1. Abandoned Break Room
A small seating area with rusting tables, broken and dim lights, and some vending machines. Add broken computers, a shattered window, maybe a forgotten note or bloodstain. This feels like a place that mattered once, then didn't.
[EXAMPLE IMAGE: Placeholder for abandoned break room]
2. Electrical Substation
A proper utility room with exposed cables, a backup SMES or APC, and tools for engineers. This supports maintenance’s functional role: Engineers use these spaces to restore power or sabotage systems. Include wiring messes, floor cables, and lockers.
[EXAMPLE IMAGE: Electrical rooms/Substations]
3. The Maintenance Bar
Tables, stools, a hacked vendor or fridge, and a sign with a funny name. This space exists to be claimed by bored assistants or roleplayers. It’s unofficial and always slightly janky, which is perfect.
[EXAMPLE IMAGE: Maints Bar]
4. Atmospheric Utility Closet
A room with air canisters and masks. Sometimes players need a place to refill tanks or manage air flow. These help the station breathe.
[EXAMPLE IMAGE: Atmos maints room]
5. Junk Storage Room
Filled with crates, broken vendors, empty racks, and debris. Players will rummage, repurpose, or hide in these places. They’re excellent for traitor roleplay.
[EXAMPLE IMAGE: Cluttered junk room]
6. Clown’s Cargo Bay
An abandoned storage area covered in stickers, foam, and banana peels. Maybe there's a horn hidden somewhere. A clown might "claim" it mid-round and nobody will stop them.
[EXAMPLE IMAGE: Placeholder for clown-decorated maint room]
7. Hidden Botany Lab
Some hydroponics trays, grow lights, and a locker full of nutrient mix. Maybe it was a botanist's side project. Maybe it’s growing something illegal.
[EXAMPLE IMAGE: Secret grow room]
8. Chemistry Den
Set up like a space-age Walter White lab. A beaker here, a grinder there, some vents left unfiltered. Could be hidden behind a disguised wall or airlock.
[EXAMPLE IMAGE: Hidden chem lab]
9. Space-Watcher’s Room
A tiny pressurized room with glass facing space. One chair, maybe some notes, and binoculars. For the dreamers and loners among the crew.
[EXAMPLE IMAGE: Observatory corner]
10. Abandoned Robotics Lab
Destroyed frames on the floor, scrap parts laying around, a destroyed computer. Don’t use functioning fabs or circuits, it’s meant to look derelict. Great for ambiance and traitor bait.
[EXAMPLE IMAGE: Placeholder for ruined robotics room]
Engineering Systems in Maintenance
Maintenance isn’t just artistic. It serves the most practical purpose of all: keeping the station running. These tunnels are where Engineers access:
- Cabling and power distribution
- Atmospherics and piping networks
- Disposals routing and junctions
- Substations, SMES, air refill points, and emergency supplies
- Oxygen, Nitrogen, and Air Canisters
- Water and Fuel Tanks
If a maintenance hallway exists without giving Engineers a reason to enter it, you may be missing a critical part of its design. These infrastructure features are what justify the term “maintenance” in the first place.

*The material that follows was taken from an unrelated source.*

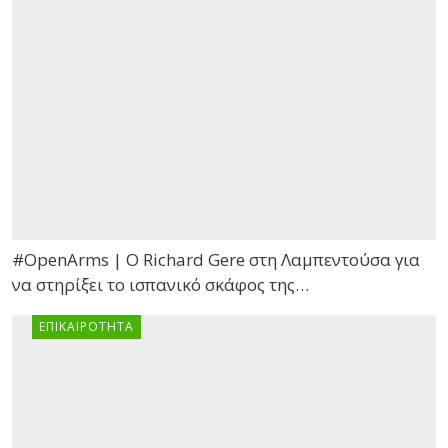
#OpenArms | Ο Richard Gere στη Λαμπεντούσα για
να στηρίξει το ισπανικό σκάφος της…
ΕΠΙΚΑΙΡΌΤΗΤΑ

Locking Rules for Maintenance Doors
To balance accessibility with security, only entry and exit points of maintenance paths should use the locked variant of maintenance doors. Internal doors between maintenance rooms should use the unlocked variant.
Final Thoughts
A station without good maintenance is a clean corpse. There's nothing pulsing beneath the surface, nothing for players to wonder about, no secrets to uncover, no tension in the dark.
Great maintenance isn’t flashy. It’s felt. A hallway that saves a life. A tunnel that becomes a murder scene. A quiet room where a crewman builds a bar out of scrap.
That’s the kind of map people remember. So map it like it matters. Because it does.